Deviated Septum: Causes, Symptoms, Diagnosis, and Treatment

Deviated Septum: Causes, Symptoms, Diagnosis, and Treatment

December 1, 2020
The nose has cartilage separating its two nostrils. This cartilage is referred to as the septum. Ideally, it divides your nostrils evenly. This, however, isn’t the case in some individuals with an uneven septum that makes one nostril smaller than the other. If the unevenness is severe, you will have a deviated septum. The condition could cause other health complications like breathing difficulties or blocked nostrils. Some septal deformities have no symptoms and could therefore go unnoticed. A deviated septum is such a deformity. Other septal deformities, however, exhibit the following signs:
  • Obstruction of the Nostrils: This condition could block one or both of your nostrils, obstructing airflow and cause breathing difficulties. This is accentuated when you have allergies that cause swelling and narrowing of nasal passages or catch a cold.
  • Nosebleeds: Exposing a deviated septum to airflow via the nose may be a huge contributor to bleeding or crusting in some people. This is because of the airflow’s drying effect.
  • Facial Pain: Experts argue that a deviated septum could be why you are experiencing pain in one side of your face. In the case of a seriously deviated septum, the nose surfaces rub together, causing pressure.
  • Noisy Breathing in your Sleep: If you breathe noisily during sleep, you may be having swollen intranasal tissues or a deviated septum.
  • Preferences in Sleeping Postures: To improve nasal breathing, some people tend to prefer certain sleeping positions.

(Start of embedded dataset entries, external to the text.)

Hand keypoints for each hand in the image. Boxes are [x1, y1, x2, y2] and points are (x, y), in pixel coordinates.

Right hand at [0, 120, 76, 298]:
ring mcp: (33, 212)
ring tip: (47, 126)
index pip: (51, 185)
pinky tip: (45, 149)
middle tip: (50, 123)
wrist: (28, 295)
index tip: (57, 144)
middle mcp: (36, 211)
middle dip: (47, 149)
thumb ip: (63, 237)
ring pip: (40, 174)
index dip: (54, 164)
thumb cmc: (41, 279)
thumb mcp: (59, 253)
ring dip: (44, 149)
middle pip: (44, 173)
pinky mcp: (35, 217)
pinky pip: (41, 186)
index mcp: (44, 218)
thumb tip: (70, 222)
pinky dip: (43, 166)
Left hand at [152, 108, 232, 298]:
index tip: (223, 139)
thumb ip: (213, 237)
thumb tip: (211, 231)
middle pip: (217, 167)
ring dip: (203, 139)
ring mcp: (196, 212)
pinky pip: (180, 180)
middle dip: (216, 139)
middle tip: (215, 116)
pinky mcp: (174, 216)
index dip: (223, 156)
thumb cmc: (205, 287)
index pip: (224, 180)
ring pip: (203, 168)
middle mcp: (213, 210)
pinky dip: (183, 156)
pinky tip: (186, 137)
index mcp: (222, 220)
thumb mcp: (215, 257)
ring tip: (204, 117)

When Should You See Your Doctor?

Rush to South Florida ENT Associates in Jupiter, FL if you experience:
  • Blocked nostrils that are resistant to treatment
  • Sinus infections that come and go
  • Frequent nosebleeds


The condition is characterized by the displacement of the nasal septum to one side. It is caused by:
  • Birth Conditions: A deviated septum sometimes occurs during fetal development. This way, the baby is born with a deviated septum.
  • Nose Injury: An injury or trauma to your nose could lead to dislocation of the nasal septum. In infants, this occurs at birth. In adults, various accidents could cause nose injury and, consequently, a deviated septum. Contact sports, automobile accidents, and rough play could cause trauma to your nose.
As you grow older, your nasal structures are altered, which worsens a deviated septum over time. Irritation and swelling of the sinus and nasal cavities also further the narrowing of the nasal passage in people with deviated septum causing nasal obstruction.

Risk Factors

As seen earlier, the condition is present in some people at birth or develops over time due to injuries and trauma to the nose. The following factors, therefore, increase your chances of ending up with a deviated septum:
  • Engaging in contact sports
  • Not buckling up when in motor vehicles


The following complications arise from having a severely deviated septum that causes nostril obstruction:
  • Dry mouth: Results from excessive mouth breathing
  • Congestion in the nasal passages
  • Interrupted sleep patterns due to breathing difficulties


Initial treatment aims at managing your symptoms–postnasal drip and nasal congestion. The doctor may recommend:
  • Decongestants: These are medications that reduce congestion in the nasal cavity, therefore keeping your airways open. They are available in both spray and pill form. Caution should, however, be exercised when using these drugs as frequent use causes dependency. Also, because they are stimulants, decongestants could increase your heart rate and blood pressure.
  • Antihistamines: These medications eliminate symptoms of allergy and cold. Worth mentioning is the fact that antihistamines have a drowsy effect and alter your physical coordination.
  • Steroid Sprays: Prescription nasal sprays serve to reduce nasal inflammation and prevent a runny nose. You should, however, expect side effects such as irritation in the throat and nose and dryness.
While medications are just but a temporary solution, the following treatments can fix this deformity:
  • Septoplasty: This refers to a surgical procedure that corrects a deviated septum. It is performed when the patient is experiencing notable airway obstruction, frequent nosebleeds, and chronic sinusitis. During the procedure, your doctor relocates the nasal septum to its ideal position.
  • Rhinoplasty: This term is used to refer to surgery that is done to reshape your nose. It occurs concurrently with septoplasty and involves readjusting your nose’s cartilage and bone to alter its size or shape or both.